In June 2021, the BIS launched a public consultation  on a proposal to tighten credit and market risk requirements for banks for their investments in crypto-assets (except central bank's digital currencies; see Table 1). The proposal suggests to include crypto-assets in the scope of supervision and to apply at least the same requirements as to other assets of a comparable class held by banks, as well as set capital requirements for invested crypto-assets similar to the most risky asset classes. The BIS encourages the inclusion of crypto-assets in the calculation of leverage, high exposures and liquidity ratios, and in the annual supervisory review and evaluation process (SREP) as well as in the disclosure rules.

Table 1.  BIS proposals for credit risk and market risk supervision requirements for bank investments in different crypto-asset classes

Tokenised traditional assets

Crypto-assets with stabilisation mechanism (stablecoins)

Crypto-assets other than central bank digital currencies (Bitcoin)

Capital requirements at least equivalent to those of traditional assets (with options for capital add-ons)

New framework built on the existing one to include risks from stabilisation mechanism[1]

New conservative capital requirements with risk weights of 1250%.


Given that more and more globally important banks are starting to offer crypto- asset related services or are planning to do so, such guidelines are needed. At the same time, there is a need for stronger requirements in the prevention of money laundering and terrorist financing (AML) and cybercrime for all actors in the financial sector, including unregulated ones, as crime in the digital environment becomes more dangerous, with greater losses for investors.

Read about observations on the prevalence of crypto-assets in Latvia in the next article prepared by the author.

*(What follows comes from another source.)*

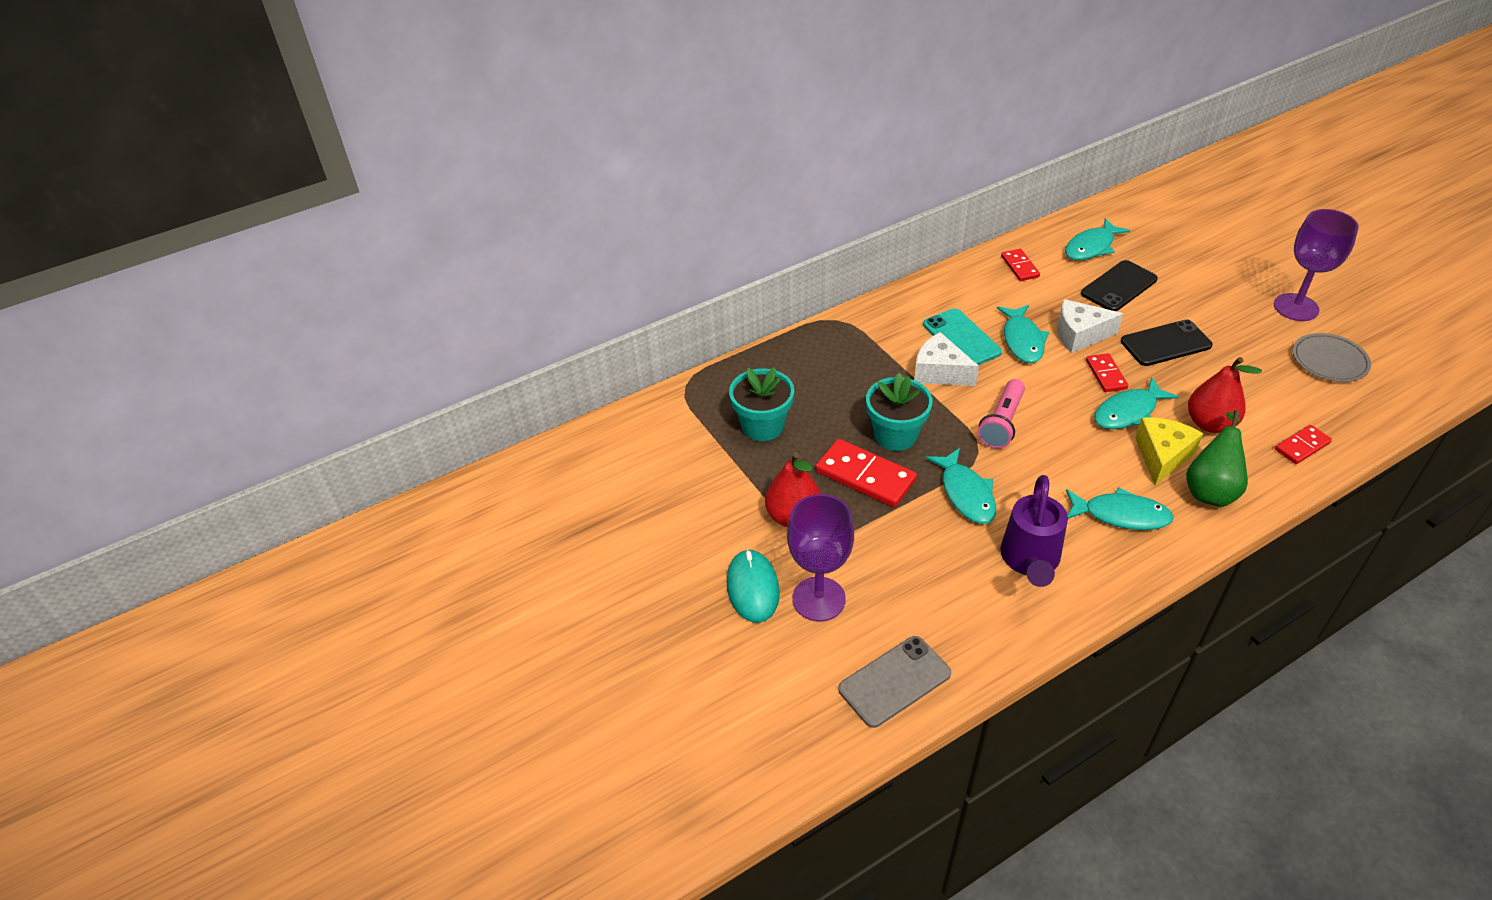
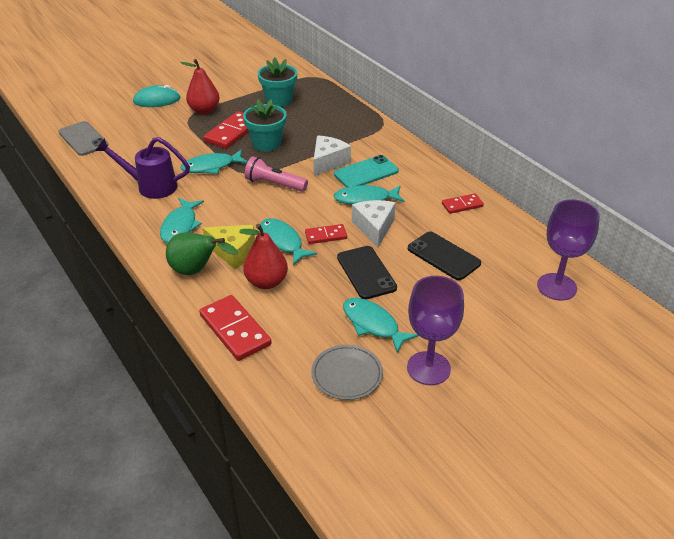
camera: 85 degrees right, 5 degrees down
purple goblet [787,494,854,622] -> purple goblet moved to [537,199,600,301]
turquoise fish [1065,218,1130,260] -> turquoise fish moved to [343,298,419,353]
red domino [1275,425,1332,464] -> red domino [199,295,272,361], size x1.72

[1] Stabilisation mechanism involves various risks depending on whether it is a direct or indirect issue of a crypto-asset (the issuer transfers the crypto-asset to the customer directly or via an intermediary) and on how its stable value is maintained. There are also risks associated with the asset pool backing the crypto-asset. The riskier the assets in the asset pool, the more complicated it is to guarantee a stable value of the crypto-asset (or a crypto-asset may be backed by a single stable currency or a variable exchange rate currency or currency pool).